[Tasks to carry out]
**1.** Identify every distinct cell reference that appears in the spreadsheet attendance instructions, counting each one only once.
**2.** Pick up the spreadsheet attendance instructions after their final sentence and carry them forward.

[Provided text]
Basically, the idea is to create a whole grid of IF statements (one for each cell in the main attendance data), and then hide all of those columns and concatenate their values into one column.

To the right of your main data, in a cell in the second row (the line for the first student) add the following formula:

=IF(B2="a",B$1&",","")

What this is doing is saying that if the student in this row was absent on the given day, write the day here, otherwise leave it blank. (The $ in B$1 is essential because this will keep the output looking at the first row, even in copy/pasted versions of the formula.)

Then, copy/paste that formula into a full range of cells equal to the number of cells of attendance data (so if the attendance data is 48 by 66 cells, then the IF statements should also fill 48 by 66 cells).

Now you should see 48 columns of mostly blank cells, but with some cells filled in to match days the students were absent.

Then, in a column to the right of all of that, in the second row, add a formula kinda like this:

=CONCATENATE(X2,Y2,Z2,...etc...)

Replace X2,Y2,Z2,etc with the cells of the IF statements (you can do this quickly by clicking on each cell, then hitting the comma key).

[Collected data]
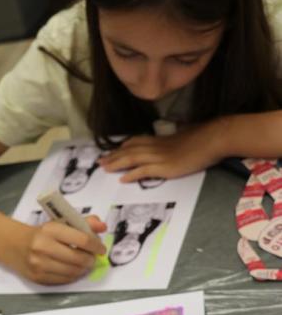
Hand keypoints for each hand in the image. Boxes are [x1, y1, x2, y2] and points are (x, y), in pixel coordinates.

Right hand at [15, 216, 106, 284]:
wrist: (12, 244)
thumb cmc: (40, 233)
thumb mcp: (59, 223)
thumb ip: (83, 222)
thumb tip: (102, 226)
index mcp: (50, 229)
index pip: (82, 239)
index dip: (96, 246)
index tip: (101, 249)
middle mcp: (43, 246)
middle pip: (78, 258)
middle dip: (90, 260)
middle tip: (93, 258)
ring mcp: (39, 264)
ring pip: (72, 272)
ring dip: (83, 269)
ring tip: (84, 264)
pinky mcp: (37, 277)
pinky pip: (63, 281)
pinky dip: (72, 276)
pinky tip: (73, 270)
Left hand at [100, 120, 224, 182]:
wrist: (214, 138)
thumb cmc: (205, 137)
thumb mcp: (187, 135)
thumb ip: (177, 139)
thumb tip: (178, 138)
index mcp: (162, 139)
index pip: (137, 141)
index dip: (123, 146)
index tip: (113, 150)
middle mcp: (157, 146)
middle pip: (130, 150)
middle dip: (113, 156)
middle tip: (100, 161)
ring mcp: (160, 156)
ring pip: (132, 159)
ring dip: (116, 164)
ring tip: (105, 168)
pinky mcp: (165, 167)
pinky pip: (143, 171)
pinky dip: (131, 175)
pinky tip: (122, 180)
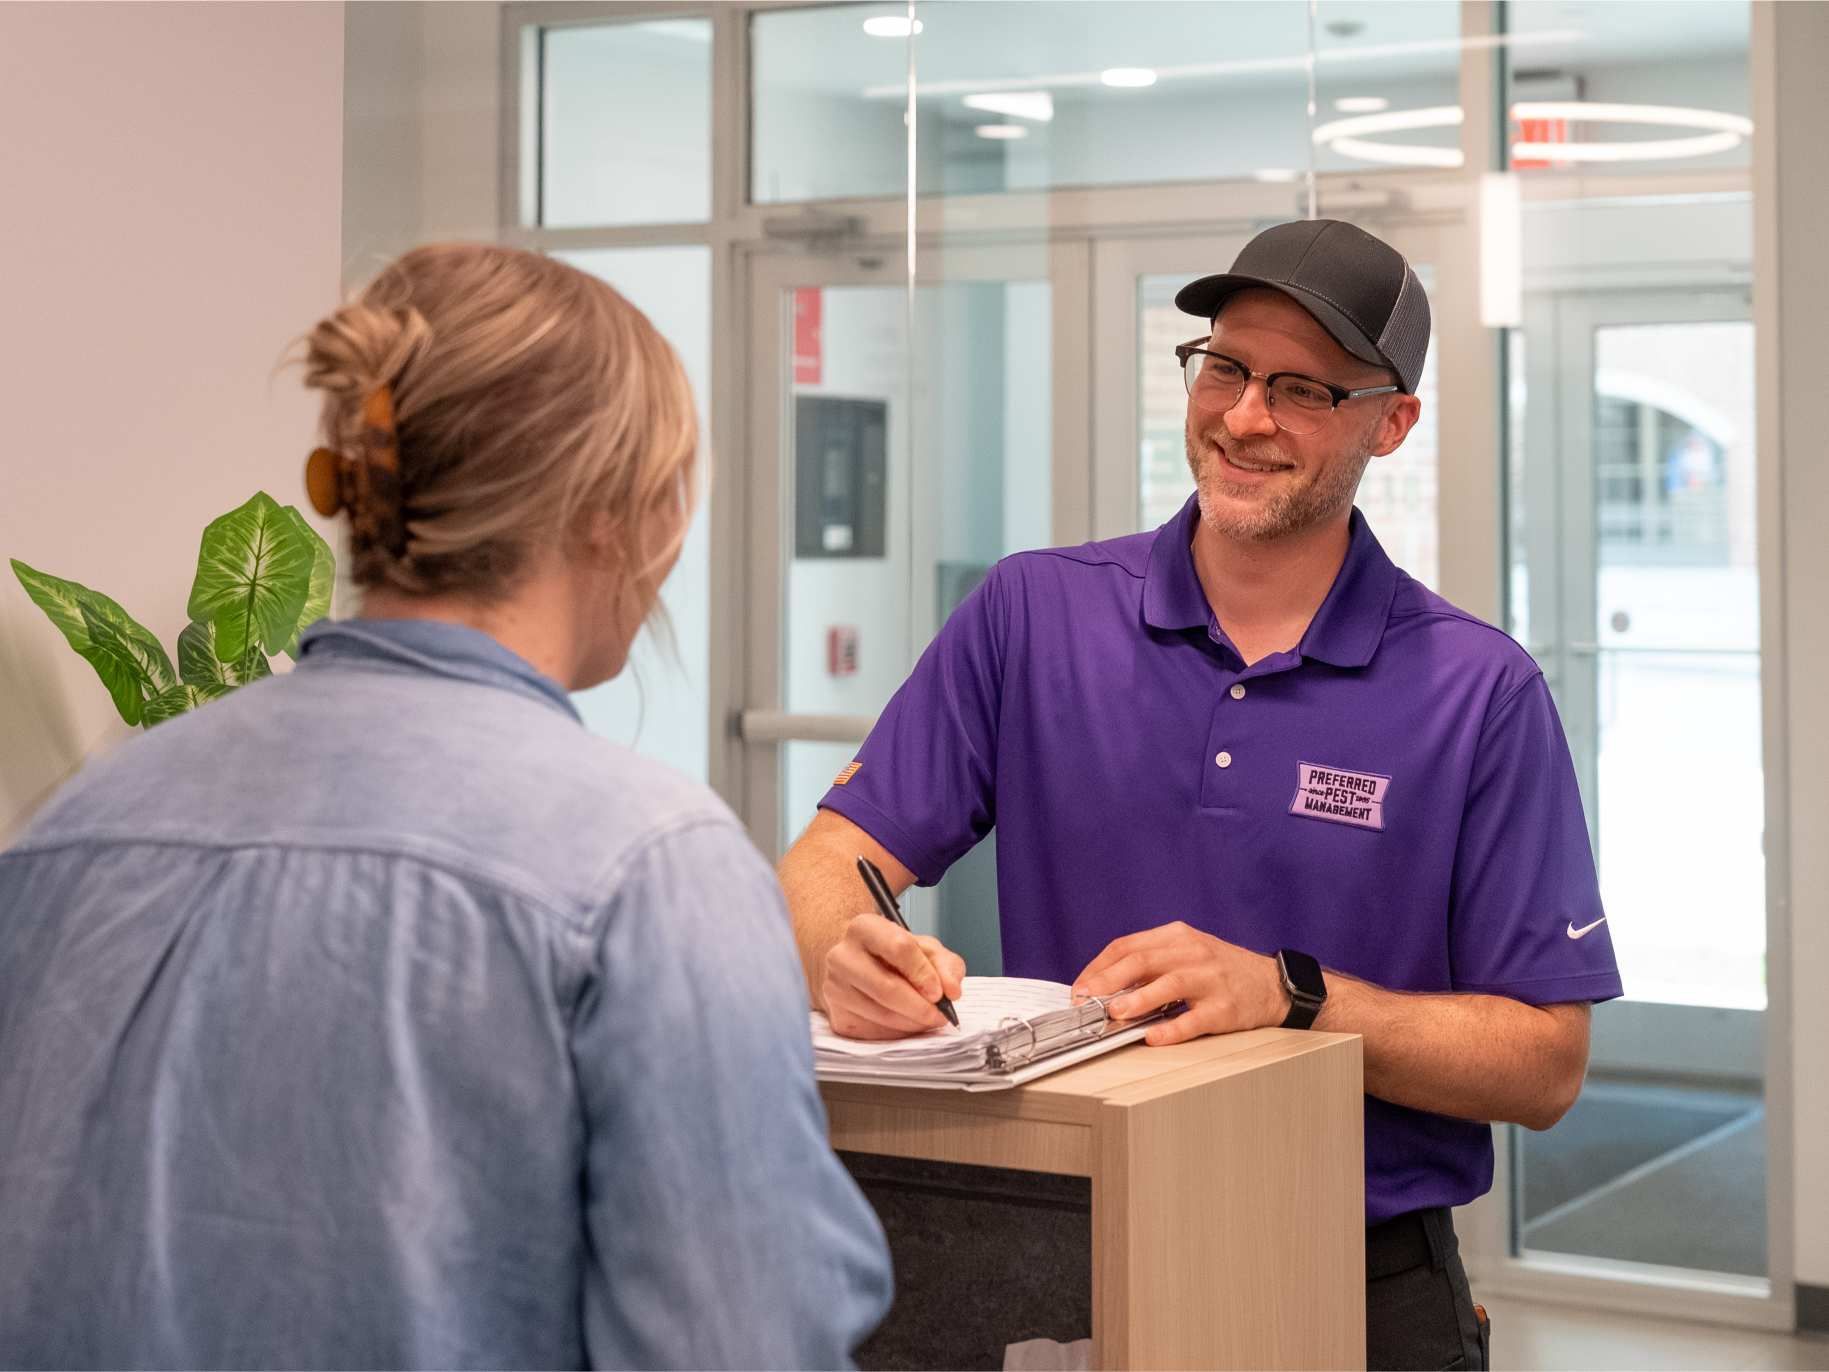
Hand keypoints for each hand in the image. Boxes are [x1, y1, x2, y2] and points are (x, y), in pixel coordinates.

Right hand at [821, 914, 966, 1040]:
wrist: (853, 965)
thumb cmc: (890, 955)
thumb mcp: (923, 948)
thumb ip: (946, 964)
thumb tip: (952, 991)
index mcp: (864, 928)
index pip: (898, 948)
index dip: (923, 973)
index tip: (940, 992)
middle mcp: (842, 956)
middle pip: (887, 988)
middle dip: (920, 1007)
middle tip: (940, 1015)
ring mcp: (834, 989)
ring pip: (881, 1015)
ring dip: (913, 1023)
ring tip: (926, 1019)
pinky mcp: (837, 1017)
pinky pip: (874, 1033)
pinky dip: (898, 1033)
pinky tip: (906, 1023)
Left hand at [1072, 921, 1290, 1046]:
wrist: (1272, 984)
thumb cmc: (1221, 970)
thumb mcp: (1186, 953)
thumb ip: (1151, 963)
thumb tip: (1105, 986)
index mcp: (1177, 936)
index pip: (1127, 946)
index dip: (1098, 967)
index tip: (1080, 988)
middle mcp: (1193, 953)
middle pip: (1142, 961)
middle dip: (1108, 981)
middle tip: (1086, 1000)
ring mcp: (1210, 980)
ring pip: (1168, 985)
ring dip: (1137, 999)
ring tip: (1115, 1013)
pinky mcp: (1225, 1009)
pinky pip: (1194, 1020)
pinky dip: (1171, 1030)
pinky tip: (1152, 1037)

...

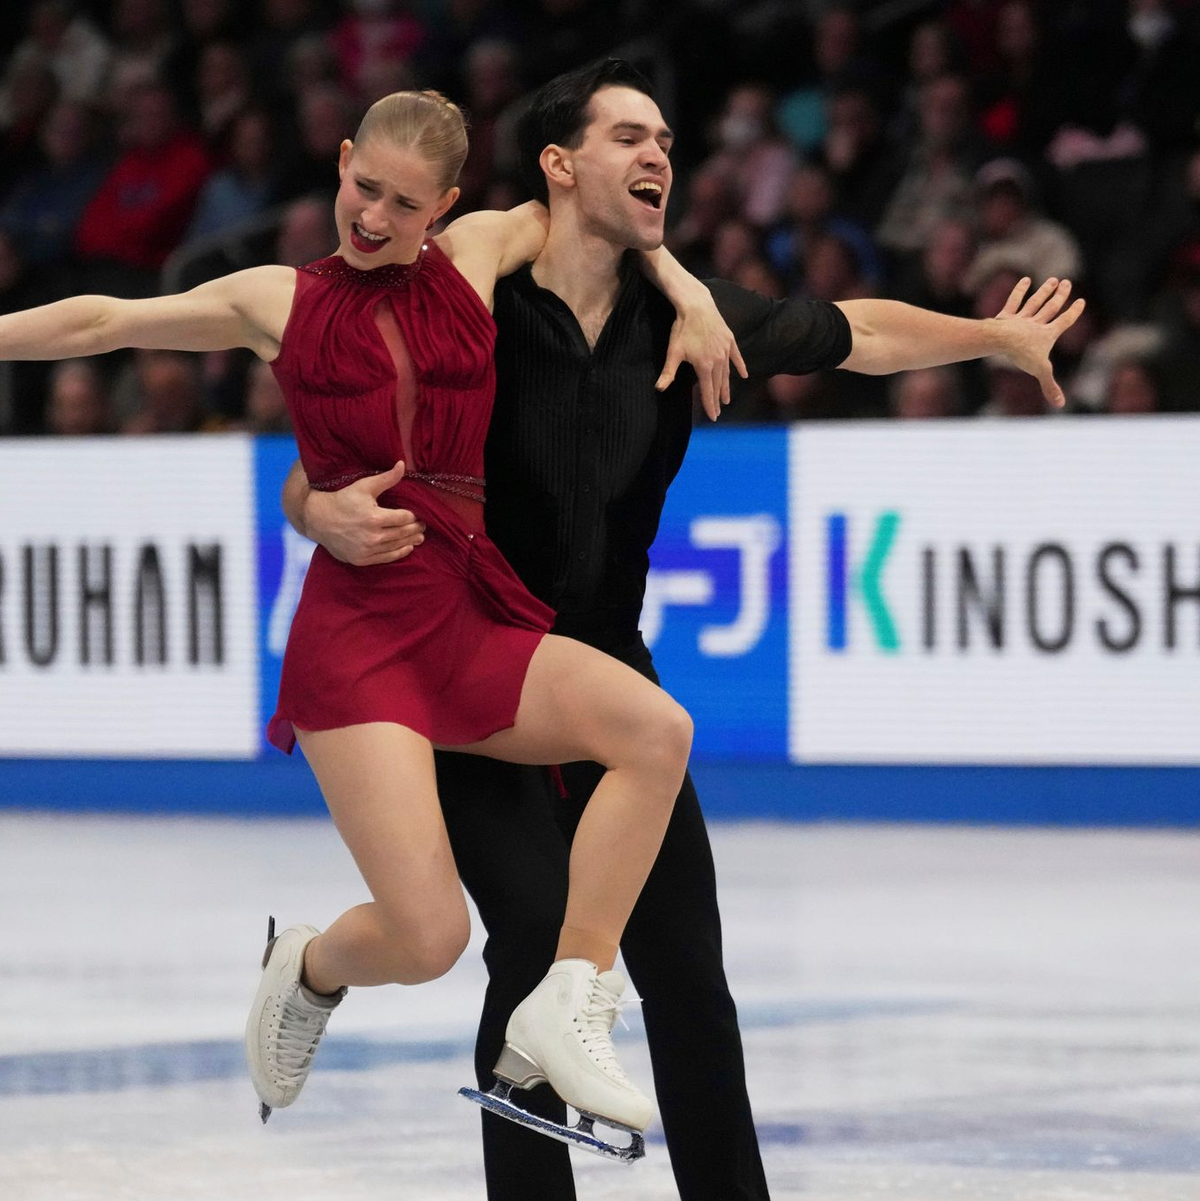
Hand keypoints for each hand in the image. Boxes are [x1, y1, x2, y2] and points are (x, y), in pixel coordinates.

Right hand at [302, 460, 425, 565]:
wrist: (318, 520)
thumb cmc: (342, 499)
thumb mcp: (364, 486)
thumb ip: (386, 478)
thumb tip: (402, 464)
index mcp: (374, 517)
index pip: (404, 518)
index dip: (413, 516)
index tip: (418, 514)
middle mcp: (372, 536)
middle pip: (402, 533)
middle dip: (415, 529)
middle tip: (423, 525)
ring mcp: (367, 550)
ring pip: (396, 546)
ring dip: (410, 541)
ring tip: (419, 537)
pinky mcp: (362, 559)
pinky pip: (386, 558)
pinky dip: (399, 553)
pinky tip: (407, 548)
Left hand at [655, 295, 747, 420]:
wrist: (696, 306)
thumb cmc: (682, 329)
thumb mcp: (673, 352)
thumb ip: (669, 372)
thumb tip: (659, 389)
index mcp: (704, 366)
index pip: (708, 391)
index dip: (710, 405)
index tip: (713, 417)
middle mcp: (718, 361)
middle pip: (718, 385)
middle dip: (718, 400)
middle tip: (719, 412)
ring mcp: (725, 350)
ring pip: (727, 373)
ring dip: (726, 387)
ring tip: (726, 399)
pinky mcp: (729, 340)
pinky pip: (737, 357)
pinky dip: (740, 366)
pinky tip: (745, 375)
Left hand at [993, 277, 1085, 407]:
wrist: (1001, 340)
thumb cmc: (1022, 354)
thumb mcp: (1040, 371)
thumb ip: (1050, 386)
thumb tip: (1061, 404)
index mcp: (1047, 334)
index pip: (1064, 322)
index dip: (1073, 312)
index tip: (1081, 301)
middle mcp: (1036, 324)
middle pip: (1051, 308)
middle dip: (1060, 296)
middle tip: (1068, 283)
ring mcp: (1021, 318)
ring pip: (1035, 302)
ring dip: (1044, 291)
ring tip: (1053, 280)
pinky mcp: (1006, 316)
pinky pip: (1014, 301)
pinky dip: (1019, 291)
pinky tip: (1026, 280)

[Numbered responses]
**1.** B2, B$1, X2, Y2, Z2

**2.**
When you press enter, that cell should look something like this: 6,13,18,

Fill this formula down the sheet to account for every row/student.

Now, if the trailing comma is too painful to look at, you can create another column to look at the concatenate column and return all of the characters of that column except for the last one.

=IF(LEN(X2)>0,LEFT(X2,LEN(X2)-1),"")

Replace X2 with the cell that has the concatenated string. (Including IF(LEN(X2)>0 makes it so that you don't get an error if the student had perfect attendance.

Then just hide all the columns except for the final one and you're good to go!

Alternatively, I think VBA has a concatenateif function that would help, but I don't know how to use it.